"Of course you will," my wife broke in, enthusiastically; "but that isn't all. I went to sleep after that, and later on was awakened by a loud—and as I thought at the time—a very angry voice. I went to the window again only to see a laughing scuffle between them over the potato-knife. She wanted to scrape them and he wanted to scrape them. Of course he got the knife, and it really did look too comical to see him work with those little bulbs. He put his whole mind on them, and he didn't catch her picking over the berries until she was nearly done. Then he scolded again. He said he did the potatoes to keep her from getting her thumb and forefinger black, and here she was with her whole hand covered with berry stain. He seemed really vexed, and I must say his voice doesn't carry this far as if he was half as nice as he is. I think there ought to be a chair of voices attached to every school-house—so to speak—and the result of the training made one of the tests of admission to the colleges of the country. Don't you?"

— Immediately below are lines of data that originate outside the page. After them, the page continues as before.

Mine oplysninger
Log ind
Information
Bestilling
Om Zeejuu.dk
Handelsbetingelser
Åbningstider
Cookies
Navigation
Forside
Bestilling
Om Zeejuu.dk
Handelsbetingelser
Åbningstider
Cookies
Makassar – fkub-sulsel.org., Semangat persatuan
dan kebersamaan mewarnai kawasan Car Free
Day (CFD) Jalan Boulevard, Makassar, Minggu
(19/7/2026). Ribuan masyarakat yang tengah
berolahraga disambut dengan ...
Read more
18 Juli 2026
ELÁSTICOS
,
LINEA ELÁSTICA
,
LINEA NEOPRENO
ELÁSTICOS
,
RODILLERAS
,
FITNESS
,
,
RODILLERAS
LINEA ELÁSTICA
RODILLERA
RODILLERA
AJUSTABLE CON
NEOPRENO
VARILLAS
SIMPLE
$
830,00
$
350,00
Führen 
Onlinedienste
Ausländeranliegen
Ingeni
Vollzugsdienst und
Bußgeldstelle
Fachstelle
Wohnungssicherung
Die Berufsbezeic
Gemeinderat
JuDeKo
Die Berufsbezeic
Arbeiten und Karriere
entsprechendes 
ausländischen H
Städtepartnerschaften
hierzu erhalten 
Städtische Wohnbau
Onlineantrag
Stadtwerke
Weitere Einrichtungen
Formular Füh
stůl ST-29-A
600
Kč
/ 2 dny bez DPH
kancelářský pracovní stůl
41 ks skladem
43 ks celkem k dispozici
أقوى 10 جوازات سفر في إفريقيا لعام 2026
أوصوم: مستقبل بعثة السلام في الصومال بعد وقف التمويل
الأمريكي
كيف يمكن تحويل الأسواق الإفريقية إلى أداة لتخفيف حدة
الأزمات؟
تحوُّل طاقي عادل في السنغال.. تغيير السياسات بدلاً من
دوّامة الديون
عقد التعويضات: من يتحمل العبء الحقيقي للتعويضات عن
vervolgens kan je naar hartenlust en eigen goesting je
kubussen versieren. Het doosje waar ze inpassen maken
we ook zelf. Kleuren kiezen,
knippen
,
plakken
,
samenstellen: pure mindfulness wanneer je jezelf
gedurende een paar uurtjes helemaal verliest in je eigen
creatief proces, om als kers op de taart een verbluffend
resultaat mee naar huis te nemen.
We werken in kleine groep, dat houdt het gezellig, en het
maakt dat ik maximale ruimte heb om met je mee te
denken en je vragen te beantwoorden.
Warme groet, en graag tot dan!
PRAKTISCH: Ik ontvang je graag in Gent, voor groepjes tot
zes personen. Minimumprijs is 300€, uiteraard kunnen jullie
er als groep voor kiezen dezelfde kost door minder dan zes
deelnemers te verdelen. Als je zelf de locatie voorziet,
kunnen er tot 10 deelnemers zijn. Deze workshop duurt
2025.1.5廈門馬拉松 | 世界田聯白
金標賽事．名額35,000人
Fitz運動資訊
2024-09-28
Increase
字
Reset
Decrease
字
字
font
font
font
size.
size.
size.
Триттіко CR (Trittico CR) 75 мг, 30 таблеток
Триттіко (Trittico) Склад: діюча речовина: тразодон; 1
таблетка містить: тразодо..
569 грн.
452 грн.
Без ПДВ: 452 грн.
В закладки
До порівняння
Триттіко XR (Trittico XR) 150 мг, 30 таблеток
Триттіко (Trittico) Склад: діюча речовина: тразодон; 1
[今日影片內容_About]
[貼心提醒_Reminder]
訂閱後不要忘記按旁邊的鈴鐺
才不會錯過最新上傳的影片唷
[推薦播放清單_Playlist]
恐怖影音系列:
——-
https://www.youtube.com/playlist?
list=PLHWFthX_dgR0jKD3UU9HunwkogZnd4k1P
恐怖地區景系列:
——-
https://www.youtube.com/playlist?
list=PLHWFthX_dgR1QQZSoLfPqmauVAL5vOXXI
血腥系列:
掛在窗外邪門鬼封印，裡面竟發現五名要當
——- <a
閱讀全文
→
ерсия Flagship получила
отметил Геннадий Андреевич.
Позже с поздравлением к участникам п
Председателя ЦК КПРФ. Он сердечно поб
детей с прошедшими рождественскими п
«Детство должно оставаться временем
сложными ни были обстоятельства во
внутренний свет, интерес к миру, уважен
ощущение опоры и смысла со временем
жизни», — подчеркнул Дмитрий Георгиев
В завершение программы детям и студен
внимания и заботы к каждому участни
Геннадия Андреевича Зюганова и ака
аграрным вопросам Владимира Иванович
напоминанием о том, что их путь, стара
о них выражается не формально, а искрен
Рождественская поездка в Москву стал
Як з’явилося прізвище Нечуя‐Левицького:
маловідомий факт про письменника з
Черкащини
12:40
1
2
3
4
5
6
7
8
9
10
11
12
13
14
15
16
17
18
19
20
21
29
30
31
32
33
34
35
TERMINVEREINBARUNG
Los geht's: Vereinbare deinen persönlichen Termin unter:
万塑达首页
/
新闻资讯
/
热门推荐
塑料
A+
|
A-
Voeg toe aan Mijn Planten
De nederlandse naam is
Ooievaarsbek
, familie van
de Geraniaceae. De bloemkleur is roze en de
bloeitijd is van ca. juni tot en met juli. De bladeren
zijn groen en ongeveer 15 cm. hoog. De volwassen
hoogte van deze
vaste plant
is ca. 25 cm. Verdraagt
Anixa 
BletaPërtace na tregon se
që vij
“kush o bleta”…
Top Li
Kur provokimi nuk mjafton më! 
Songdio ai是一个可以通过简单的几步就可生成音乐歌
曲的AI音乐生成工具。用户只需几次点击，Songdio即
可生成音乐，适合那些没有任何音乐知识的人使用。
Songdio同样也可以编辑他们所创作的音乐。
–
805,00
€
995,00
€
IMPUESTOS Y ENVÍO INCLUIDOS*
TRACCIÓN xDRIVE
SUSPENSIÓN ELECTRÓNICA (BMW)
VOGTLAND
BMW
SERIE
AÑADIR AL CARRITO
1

Again I was wholly unprepared for her sudden question, and was only slowly clambering around the idea she had suggested, so I said—somewhat irrelevantly, no doubt—"It may be."

She looked at me for a moment without speaking, and then said, as she got up and crossed the room: "You didn't hear a word I said, and you don't begin to appreciate that man anyway."

"I did hear you, dear," I protested; "I was listening as hard as I could—and awfully interested—but a fellow can't skip along at that rate and have well-matured views on tap without a moment's warning. You've got to be like the noble ladies in the 'Lay of the Last Minstrel,' 'and give me heart and give me time.' Now they understood men. We're slow."

She laughed and tied the last pink bow in the lace of a coquettish little white gown and dragged me out on the veranda.

Our new neighbors were out ahead of us.

"I don't think so at all, Margaret," we heard him say, as we took our chairs near the edge of the porch to catch any stray breeze that might be wandering our way.

"Sh—," we heard her say; "don't talk so loud. They will think you are going to scalp me."

"Oh, don't bother about the neighbors; let 'em hear," said he, "let 'em think. Who cares? If they haven't got anything better to do than sit around and think, they'd better move away from our neighborhood."

"Sh—said she again, looking at him with a good deal of emphasis in her eyes.